**Supplied text**
+ + +
Saleh went further to say that Syria has no future under Assad’ role, the one who turned Syria into rubble and killed hundreds of thousands just to stay in power.

“No one wants to rebuild Syria more than the White Helmets do. When so much of our country has been turned into rubble, and almost half of our compatriots forced from their homes, of course, we wish that the work to reestablish schools and hospitals and to build the peace in Syria could get underway. But how can it?,” Saled asked.

“The central architects of the destruction, the Assad regime, continue their bombing campaign against Syrian civilians. As humanitarians and civil society groups, we are targets, and often victims. In the last few days our colleague Dr. Ali Darwish was among those killed as he treated the victims of an illegal chemical weapons attack in his hospital in Hama, and Sameer Algohoosh, a volunteer with the White Helmets in east Ghouta, was killed by an airstrike.”
+ + +
**Task 1**
List every place name that appears in the passage about the White Helmets in Syria.
**Task 2**
From the passage about the White Helmets in Syria, repeat everything from "Saleh went further" down to "stay in power.".
**Task 3**
According to the passage about the White Helmets in Syria, what killed Sameer Algohoosh?

[Stored items]
+ + +
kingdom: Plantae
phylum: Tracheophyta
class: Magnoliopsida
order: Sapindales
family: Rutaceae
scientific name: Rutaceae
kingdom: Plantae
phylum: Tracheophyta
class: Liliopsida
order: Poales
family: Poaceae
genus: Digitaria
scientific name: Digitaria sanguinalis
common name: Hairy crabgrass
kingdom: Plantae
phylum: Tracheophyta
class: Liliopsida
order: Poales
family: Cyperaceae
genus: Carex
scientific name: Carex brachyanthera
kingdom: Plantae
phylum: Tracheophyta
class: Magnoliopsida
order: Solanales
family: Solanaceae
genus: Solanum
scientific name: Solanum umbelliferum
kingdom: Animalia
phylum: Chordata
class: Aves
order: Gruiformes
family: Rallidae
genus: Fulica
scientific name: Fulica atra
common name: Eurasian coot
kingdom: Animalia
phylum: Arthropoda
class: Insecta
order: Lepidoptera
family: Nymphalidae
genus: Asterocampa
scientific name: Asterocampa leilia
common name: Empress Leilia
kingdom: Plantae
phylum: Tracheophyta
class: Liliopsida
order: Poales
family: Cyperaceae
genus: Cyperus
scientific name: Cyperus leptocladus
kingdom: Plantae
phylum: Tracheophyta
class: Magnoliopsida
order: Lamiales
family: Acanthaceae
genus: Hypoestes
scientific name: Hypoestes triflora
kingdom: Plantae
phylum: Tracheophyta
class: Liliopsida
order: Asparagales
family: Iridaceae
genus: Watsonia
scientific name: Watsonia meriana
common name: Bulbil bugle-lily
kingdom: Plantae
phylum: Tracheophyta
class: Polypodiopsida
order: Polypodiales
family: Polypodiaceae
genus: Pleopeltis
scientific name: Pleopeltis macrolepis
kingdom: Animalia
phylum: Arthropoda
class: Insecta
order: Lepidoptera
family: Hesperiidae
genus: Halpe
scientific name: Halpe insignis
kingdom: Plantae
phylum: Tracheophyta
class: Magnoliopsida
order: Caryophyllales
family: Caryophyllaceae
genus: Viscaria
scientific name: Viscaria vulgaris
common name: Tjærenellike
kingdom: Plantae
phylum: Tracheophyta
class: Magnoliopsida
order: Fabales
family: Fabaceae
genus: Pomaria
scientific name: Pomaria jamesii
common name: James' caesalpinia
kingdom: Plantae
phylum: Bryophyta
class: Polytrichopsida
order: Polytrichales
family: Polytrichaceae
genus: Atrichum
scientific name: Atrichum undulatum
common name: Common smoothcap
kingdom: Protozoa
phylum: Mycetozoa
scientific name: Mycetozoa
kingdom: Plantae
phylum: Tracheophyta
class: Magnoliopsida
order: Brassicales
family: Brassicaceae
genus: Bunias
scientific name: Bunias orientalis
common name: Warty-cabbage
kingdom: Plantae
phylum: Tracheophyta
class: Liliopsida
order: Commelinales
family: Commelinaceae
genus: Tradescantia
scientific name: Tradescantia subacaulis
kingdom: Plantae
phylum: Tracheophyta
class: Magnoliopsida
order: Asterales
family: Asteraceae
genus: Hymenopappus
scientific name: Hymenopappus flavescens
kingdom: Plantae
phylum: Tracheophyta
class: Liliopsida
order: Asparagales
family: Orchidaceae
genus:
+ + +
**Expected answer 1**
Syria, Hama, east Ghouta

**Expected answer 2**
Saleh went further to say that Syria has no future under Assad’ role, the one who turned Syria into rubble and killed hundreds of thousands just to stay in power.

**Expected answer 3**
An airstrike.